#### SOURCE MATERIAL ####

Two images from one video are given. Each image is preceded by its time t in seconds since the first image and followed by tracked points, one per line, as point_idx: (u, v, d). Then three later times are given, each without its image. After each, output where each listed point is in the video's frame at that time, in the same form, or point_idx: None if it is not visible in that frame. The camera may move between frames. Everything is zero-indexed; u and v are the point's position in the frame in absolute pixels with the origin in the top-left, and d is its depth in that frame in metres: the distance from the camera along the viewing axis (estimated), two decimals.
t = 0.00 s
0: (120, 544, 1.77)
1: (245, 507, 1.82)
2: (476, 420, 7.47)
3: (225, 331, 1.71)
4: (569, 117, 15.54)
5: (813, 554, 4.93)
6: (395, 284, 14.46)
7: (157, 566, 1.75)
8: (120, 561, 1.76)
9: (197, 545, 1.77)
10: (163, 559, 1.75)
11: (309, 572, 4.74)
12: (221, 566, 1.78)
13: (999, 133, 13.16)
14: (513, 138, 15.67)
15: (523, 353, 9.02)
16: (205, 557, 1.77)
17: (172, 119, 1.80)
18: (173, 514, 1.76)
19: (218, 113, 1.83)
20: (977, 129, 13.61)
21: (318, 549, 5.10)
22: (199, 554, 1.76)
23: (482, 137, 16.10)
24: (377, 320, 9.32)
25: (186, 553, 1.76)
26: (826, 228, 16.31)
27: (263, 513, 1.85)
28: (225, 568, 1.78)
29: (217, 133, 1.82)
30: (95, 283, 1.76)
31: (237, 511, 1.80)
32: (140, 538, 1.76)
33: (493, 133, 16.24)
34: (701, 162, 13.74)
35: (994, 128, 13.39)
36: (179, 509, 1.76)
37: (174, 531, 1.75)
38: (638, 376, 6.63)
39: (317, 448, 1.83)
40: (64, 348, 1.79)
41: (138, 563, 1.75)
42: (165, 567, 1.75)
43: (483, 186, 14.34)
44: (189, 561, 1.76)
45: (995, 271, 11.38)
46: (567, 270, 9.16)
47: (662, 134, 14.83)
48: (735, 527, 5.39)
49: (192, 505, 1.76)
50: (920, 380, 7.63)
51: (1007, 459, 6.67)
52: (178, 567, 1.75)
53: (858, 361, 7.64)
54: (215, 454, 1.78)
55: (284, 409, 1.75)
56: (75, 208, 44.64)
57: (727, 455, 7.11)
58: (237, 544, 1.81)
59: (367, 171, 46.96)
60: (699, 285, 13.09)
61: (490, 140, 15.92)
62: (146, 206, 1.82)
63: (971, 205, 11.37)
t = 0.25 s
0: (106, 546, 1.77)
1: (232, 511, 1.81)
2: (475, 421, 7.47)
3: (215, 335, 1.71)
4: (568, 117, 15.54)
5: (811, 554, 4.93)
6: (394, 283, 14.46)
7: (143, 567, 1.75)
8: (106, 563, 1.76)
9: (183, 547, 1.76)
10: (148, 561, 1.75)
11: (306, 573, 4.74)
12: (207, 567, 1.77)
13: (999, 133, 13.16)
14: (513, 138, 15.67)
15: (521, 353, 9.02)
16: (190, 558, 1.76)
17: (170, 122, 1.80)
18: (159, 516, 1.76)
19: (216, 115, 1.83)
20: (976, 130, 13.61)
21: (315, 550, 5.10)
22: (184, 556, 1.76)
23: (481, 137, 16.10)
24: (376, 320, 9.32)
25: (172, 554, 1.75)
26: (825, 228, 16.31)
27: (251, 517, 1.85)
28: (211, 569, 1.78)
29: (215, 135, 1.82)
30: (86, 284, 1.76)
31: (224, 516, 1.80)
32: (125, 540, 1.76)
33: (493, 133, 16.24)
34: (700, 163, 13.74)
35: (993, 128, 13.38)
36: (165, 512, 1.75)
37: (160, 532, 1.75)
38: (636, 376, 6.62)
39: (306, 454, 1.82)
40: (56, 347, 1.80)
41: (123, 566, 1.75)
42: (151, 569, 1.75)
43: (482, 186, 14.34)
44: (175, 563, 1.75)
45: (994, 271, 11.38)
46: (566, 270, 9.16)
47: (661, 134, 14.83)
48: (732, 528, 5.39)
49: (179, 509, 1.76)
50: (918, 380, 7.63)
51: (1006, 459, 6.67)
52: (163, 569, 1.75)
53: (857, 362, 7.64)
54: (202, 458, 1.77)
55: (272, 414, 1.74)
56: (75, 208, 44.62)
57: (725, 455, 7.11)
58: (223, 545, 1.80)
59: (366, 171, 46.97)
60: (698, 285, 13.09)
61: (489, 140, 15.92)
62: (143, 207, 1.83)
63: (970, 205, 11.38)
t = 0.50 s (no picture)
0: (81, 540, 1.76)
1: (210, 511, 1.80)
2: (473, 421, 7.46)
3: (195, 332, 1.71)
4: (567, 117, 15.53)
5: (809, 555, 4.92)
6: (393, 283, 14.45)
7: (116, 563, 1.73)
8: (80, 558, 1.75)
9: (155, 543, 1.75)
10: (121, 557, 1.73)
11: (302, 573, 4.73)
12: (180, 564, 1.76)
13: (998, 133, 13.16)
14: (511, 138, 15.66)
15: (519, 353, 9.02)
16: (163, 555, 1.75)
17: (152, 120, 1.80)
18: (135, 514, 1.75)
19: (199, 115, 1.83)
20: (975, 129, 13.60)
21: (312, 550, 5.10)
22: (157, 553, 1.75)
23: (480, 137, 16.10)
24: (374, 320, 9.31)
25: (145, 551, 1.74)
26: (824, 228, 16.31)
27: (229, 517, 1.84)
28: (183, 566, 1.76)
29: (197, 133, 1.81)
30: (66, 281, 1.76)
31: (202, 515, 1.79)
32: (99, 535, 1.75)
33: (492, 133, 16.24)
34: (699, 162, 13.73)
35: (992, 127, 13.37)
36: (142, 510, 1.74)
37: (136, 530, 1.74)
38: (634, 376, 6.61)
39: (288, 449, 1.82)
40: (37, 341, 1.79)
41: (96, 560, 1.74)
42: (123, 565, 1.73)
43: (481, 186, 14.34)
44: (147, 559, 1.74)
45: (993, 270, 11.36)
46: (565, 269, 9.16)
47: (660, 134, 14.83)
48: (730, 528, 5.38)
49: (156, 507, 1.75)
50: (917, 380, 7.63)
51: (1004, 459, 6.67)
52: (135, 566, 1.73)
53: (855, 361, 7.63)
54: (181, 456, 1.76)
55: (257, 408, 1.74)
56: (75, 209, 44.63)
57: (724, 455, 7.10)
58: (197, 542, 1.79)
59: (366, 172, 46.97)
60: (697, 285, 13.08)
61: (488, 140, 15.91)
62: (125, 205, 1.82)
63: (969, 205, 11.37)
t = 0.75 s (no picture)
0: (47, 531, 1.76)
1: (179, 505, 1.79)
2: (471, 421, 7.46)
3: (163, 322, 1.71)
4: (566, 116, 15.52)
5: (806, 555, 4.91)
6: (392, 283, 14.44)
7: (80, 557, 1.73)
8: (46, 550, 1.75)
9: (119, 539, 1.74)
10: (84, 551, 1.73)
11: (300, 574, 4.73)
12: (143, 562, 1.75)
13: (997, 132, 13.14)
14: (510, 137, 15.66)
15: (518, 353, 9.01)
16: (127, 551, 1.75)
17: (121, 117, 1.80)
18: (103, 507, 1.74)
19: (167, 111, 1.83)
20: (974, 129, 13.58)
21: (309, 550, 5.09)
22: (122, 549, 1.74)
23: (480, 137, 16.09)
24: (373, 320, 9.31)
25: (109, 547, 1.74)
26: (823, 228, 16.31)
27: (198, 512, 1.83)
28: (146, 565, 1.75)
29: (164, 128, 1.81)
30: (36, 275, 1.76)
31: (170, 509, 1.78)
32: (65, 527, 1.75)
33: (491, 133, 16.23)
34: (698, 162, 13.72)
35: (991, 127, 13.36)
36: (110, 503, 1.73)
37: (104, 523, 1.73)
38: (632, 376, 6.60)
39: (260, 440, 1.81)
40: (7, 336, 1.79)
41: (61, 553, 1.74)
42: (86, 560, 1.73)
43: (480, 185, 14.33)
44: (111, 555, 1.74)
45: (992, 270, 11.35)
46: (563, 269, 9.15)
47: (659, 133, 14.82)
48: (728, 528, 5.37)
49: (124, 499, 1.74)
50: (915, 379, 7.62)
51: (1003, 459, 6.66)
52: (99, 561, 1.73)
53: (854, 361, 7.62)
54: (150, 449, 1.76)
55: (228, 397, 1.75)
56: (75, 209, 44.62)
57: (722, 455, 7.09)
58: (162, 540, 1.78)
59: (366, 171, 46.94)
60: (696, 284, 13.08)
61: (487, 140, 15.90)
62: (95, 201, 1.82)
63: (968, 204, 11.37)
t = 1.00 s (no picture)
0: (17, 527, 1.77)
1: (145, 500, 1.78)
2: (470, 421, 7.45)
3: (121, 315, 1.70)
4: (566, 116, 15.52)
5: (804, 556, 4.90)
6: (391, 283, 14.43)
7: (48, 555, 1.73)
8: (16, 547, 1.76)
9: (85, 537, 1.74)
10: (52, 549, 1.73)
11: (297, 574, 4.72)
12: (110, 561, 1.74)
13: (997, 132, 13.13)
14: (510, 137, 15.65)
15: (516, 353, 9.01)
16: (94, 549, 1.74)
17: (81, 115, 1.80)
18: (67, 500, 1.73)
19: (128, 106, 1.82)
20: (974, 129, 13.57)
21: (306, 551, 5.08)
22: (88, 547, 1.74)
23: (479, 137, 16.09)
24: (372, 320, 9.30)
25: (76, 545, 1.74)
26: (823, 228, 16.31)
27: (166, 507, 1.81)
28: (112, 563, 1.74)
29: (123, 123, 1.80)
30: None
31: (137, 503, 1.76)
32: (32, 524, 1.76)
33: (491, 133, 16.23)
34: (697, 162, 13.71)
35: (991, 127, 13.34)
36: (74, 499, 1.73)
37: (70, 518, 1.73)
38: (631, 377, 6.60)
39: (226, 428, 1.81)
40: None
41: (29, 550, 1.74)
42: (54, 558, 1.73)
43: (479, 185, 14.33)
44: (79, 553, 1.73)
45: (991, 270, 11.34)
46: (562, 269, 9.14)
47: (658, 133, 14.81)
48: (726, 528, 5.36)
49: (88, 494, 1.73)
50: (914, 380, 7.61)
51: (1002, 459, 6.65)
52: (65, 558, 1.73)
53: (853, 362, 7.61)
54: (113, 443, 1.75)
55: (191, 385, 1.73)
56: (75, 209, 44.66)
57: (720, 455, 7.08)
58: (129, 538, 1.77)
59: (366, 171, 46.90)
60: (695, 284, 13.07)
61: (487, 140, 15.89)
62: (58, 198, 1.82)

####

▶ _TASK DIRECTIONS_
From the records above, reproduce exactly the lines from the one with "15: (521, 353, 9.02)" to the one with "29: (215, 135, 1.82)", both included, and no others.

▶ _WRITTEN ANSWER_
15: (521, 353, 9.02)
16: (190, 558, 1.76)
17: (170, 122, 1.80)
18: (159, 516, 1.76)
19: (216, 115, 1.83)
20: (976, 130, 13.61)
21: (315, 550, 5.10)
22: (184, 556, 1.76)
23: (481, 137, 16.10)
24: (376, 320, 9.32)
25: (172, 554, 1.75)
26: (825, 228, 16.31)
27: (251, 517, 1.85)
28: (211, 569, 1.78)
29: (215, 135, 1.82)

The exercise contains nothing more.